> Text to read:
● ● ● ● ●

[Buddha-l] Shamatha book--clarification

Piya Tan dharmafarer at gmail.com
Fri May 25 21:22:19 MDT 2007


A very effective teaching method of the Buddha that we find in the Suttas is
that
of asking the right questions: we are advised against asking the wrong
questions
(like "Are Martians green?" an example Gethin gave). So, is Batchelor asking
the
right questions?

Now is that question itself a right one? I can see how judgemental I am
inside!
After I have left the order (as a Theravada) monk, I have to think of
earning a living
of supporting myself. Of course being a monk is the easiest way of
self-support,
that is, if one has nothing to offer. But offering nothing (akincana) is not
easy
unless one really has nothing! No views whatever, that is.

Being interestingly different is a good way to attract students, esp when
one is
convinced that it is the right thing to do. There is a problem when one says
that
certain teachings in Buddhism do not work. For such a statement to be trut,
one
should have tried everything Buddhism teaches, which is not an easy thing to
do.
Perhaps this is one reason for being agnostic (I dont know).

However, if we regard karma and rebirth as effective working tools for a
healthy
moral basis as a support for meditation (mental development), there is less
need to
be agnostic. The scientific mind for example actually believes that many if
not all the
scientific theories today are true, but in a generation many of these
"truths" would
be revised or debunked. (Think of science 400 years back and today).

So for the time being this is what I understand of karma and rebirth, but I
do not take
it like the monk who quipped that those "bad" women of Thailand are
suffering from
their past karma. Could I correctly say that those who faithfully serve the
monks in a
local temple were temple slaves before? Are we here reading all that the
Suttas have
to say about karma and rebirth, and also the teachings of the living
masters.

● ● ● ● ●

> Supplied material:
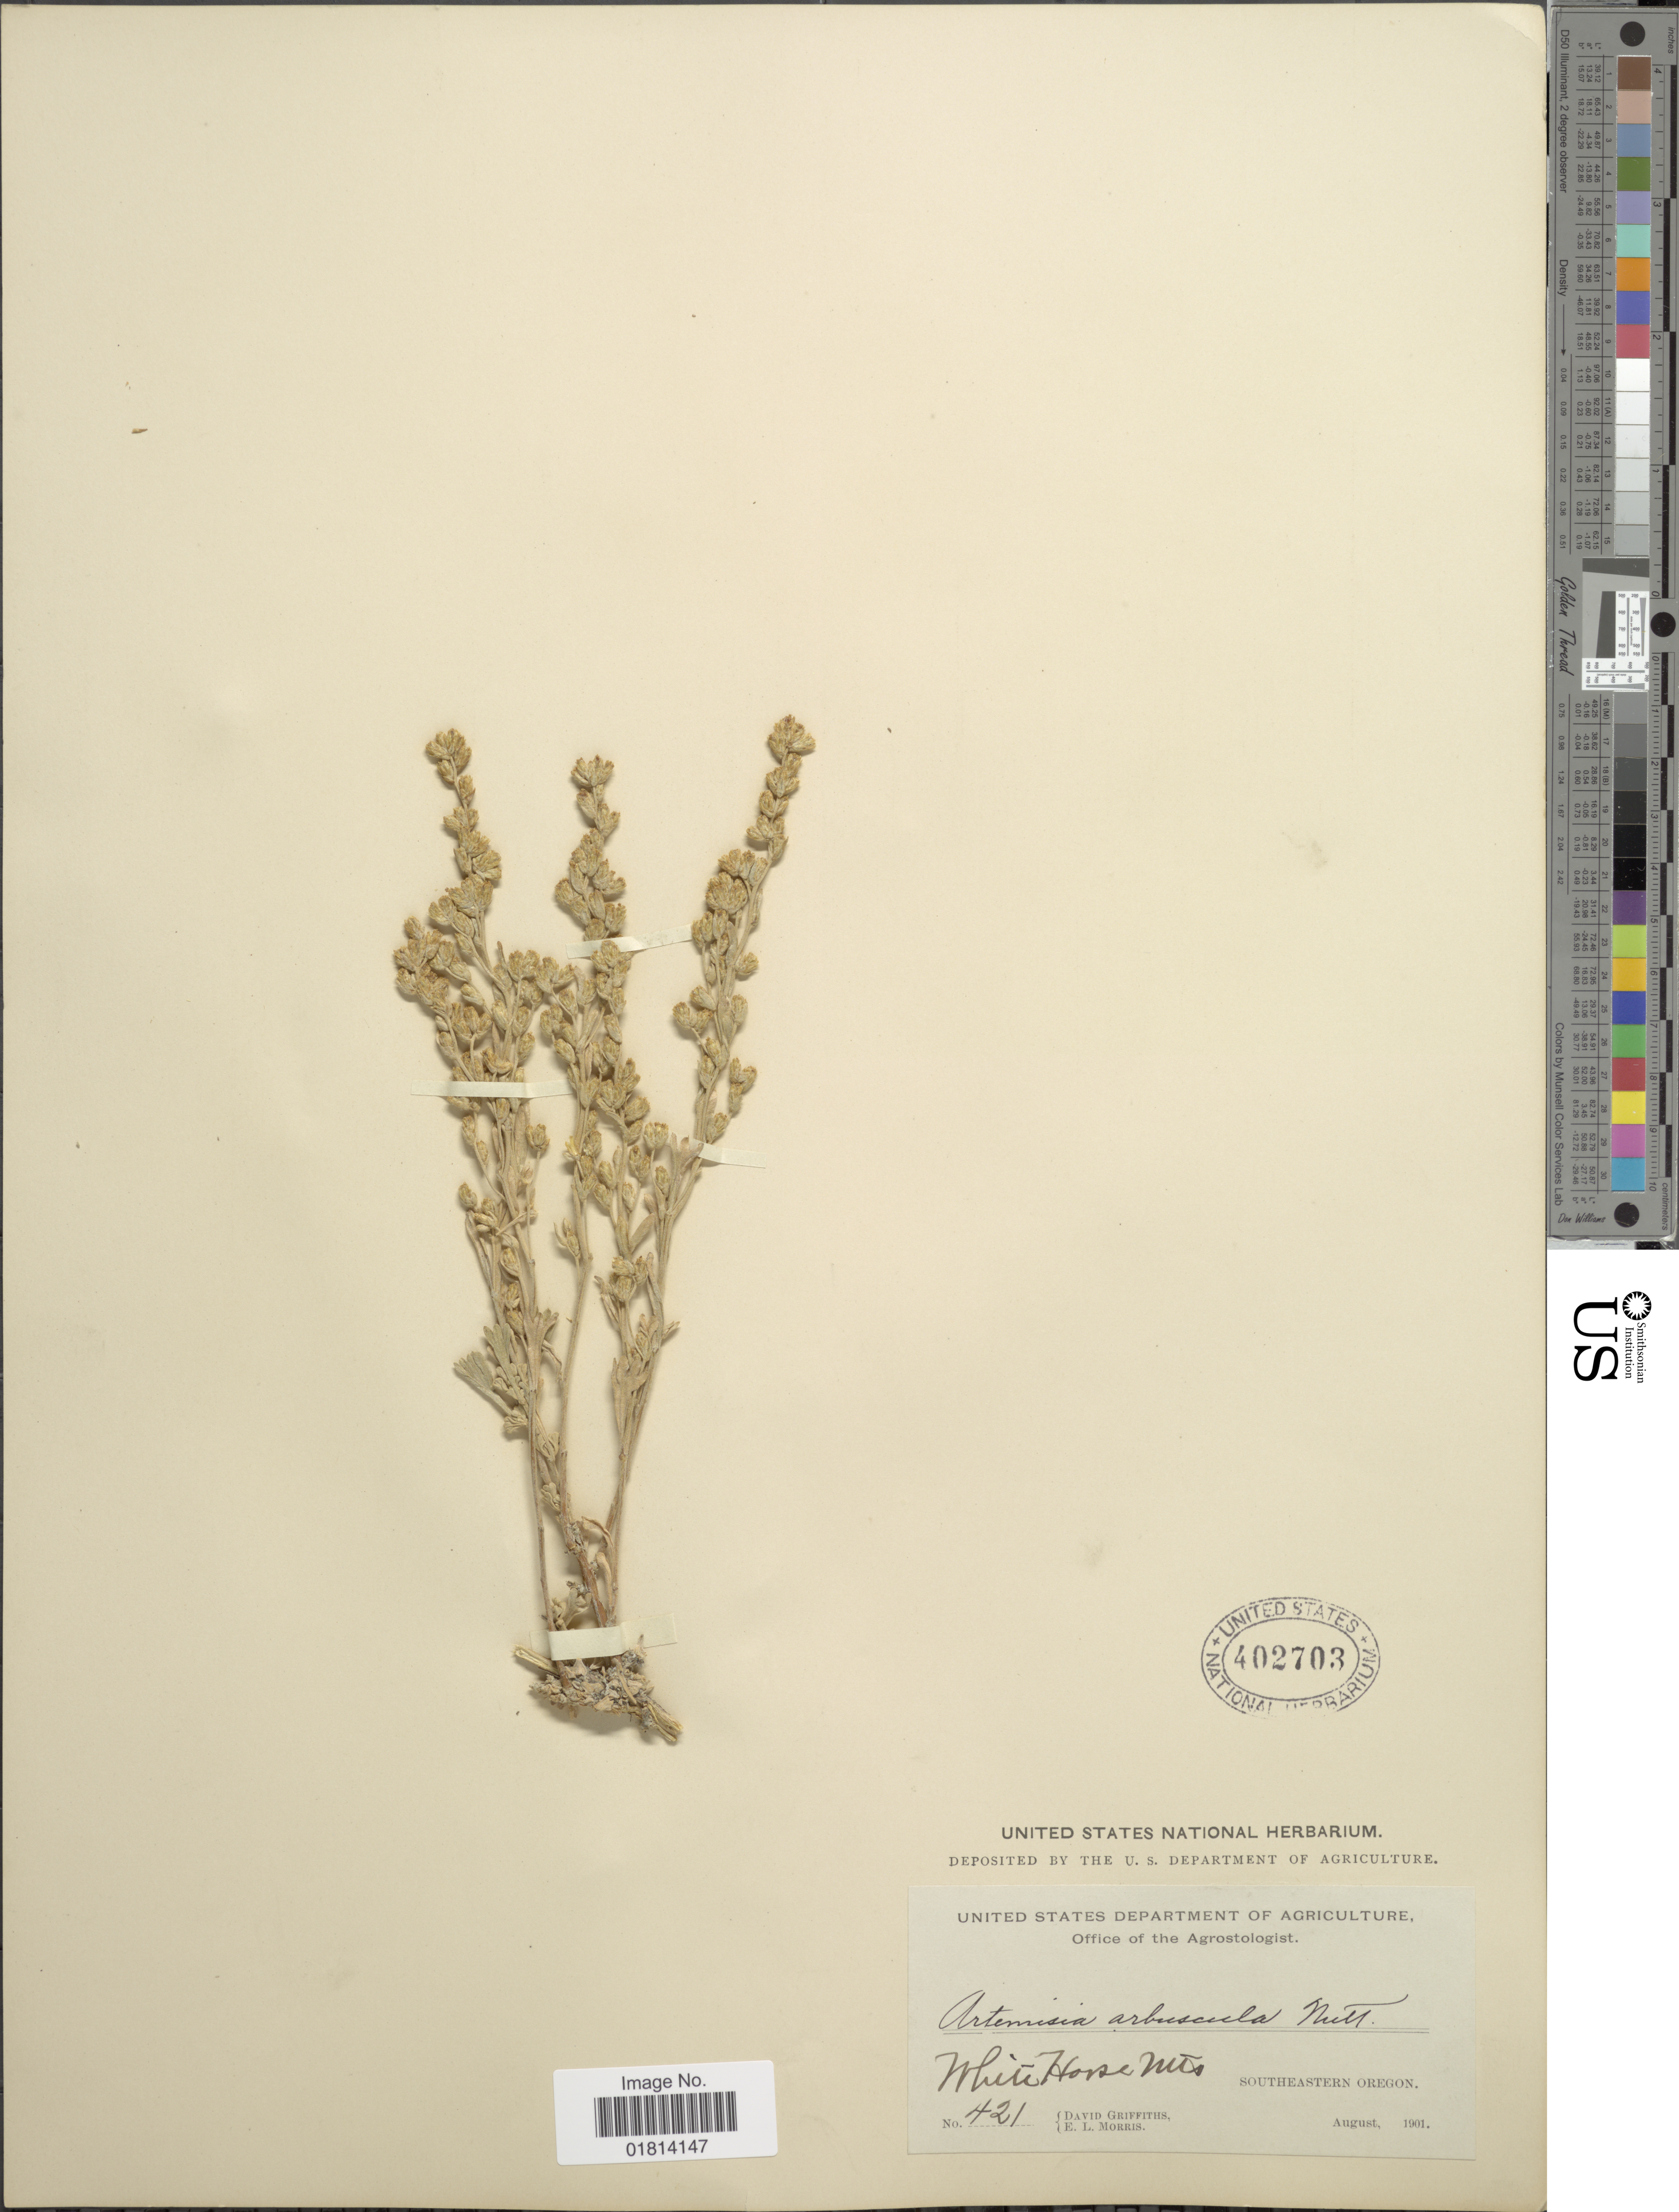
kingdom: Plantae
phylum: Tracheophyta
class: Magnoliopsida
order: Asterales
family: Asteraceae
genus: Artemisia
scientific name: Artemisia arbuscula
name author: Nutt.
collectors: D. Griffiths & E. Morris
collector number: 421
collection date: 1901-08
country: United States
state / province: Oregon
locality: White Horse Mts, Southeastern Oregon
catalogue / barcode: US 402703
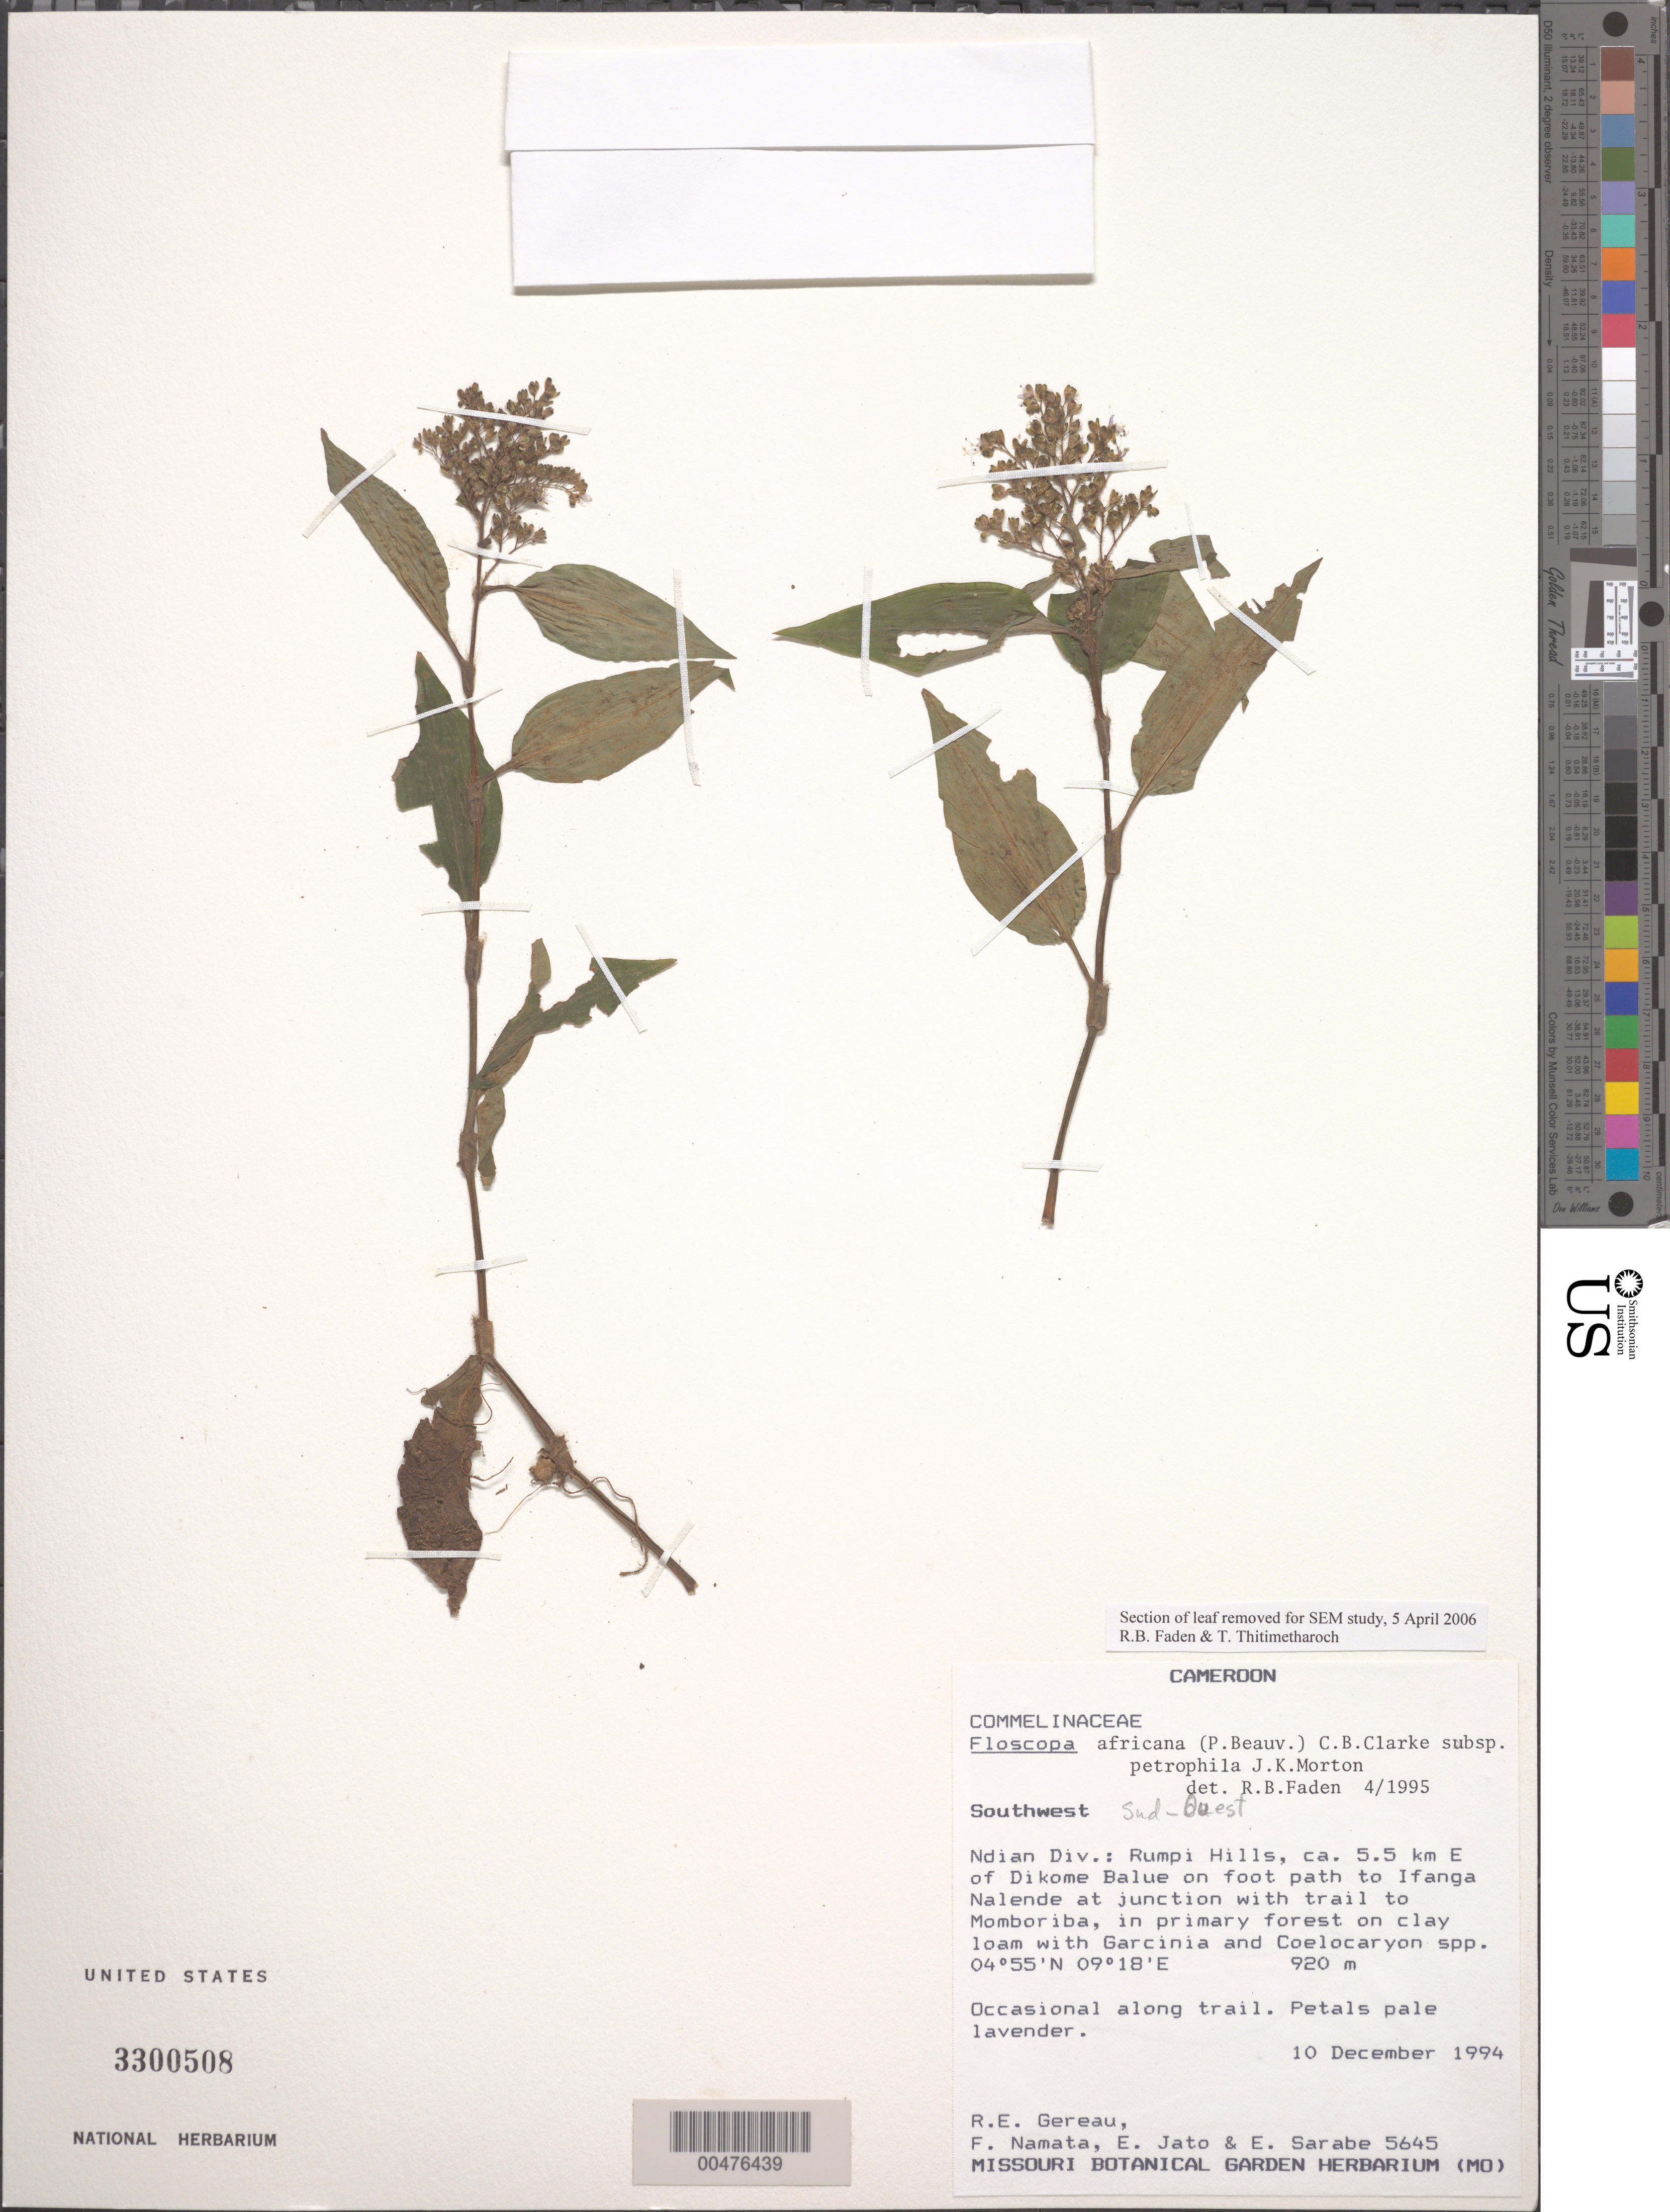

● ● ● ● ●

> Problem set:
a. Can you update the mailing-list post, starting with "After I have" and going on through "whatever, that is.", so that "earning a living" becomes "making a living"?
b. Could you print every line of the plant-sheet listing word for word, leaving out the pictures?
The mailing-list post and the listing of plant sheets are unrelated to each other.

> Results of the tasks:
a.
After I have left the order (as a Theravada) monk, I have to think of
making a living
of supporting myself. Of course being a monk is the easiest way of
self-support,
that is, if one has nothing to offer. But offering nothing (akincana) is not
easy
unless one really has nothing! No views whatever, that is.

b.
kingdom: Plantae
phylum: Tracheophyta
class: Magnoliopsida
order: Asterales
family: Asteraceae
genus: Artemisia
scientific name: Artemisia arbuscula
name author: Nutt.
collectors: D. Griffiths & E. Morris
collector number: 421
collection date: 1901-08
country: United States
state / province: Oregon
locality: White Horse Mts, Southeastern Oregon
catalogue / barcode: US 402703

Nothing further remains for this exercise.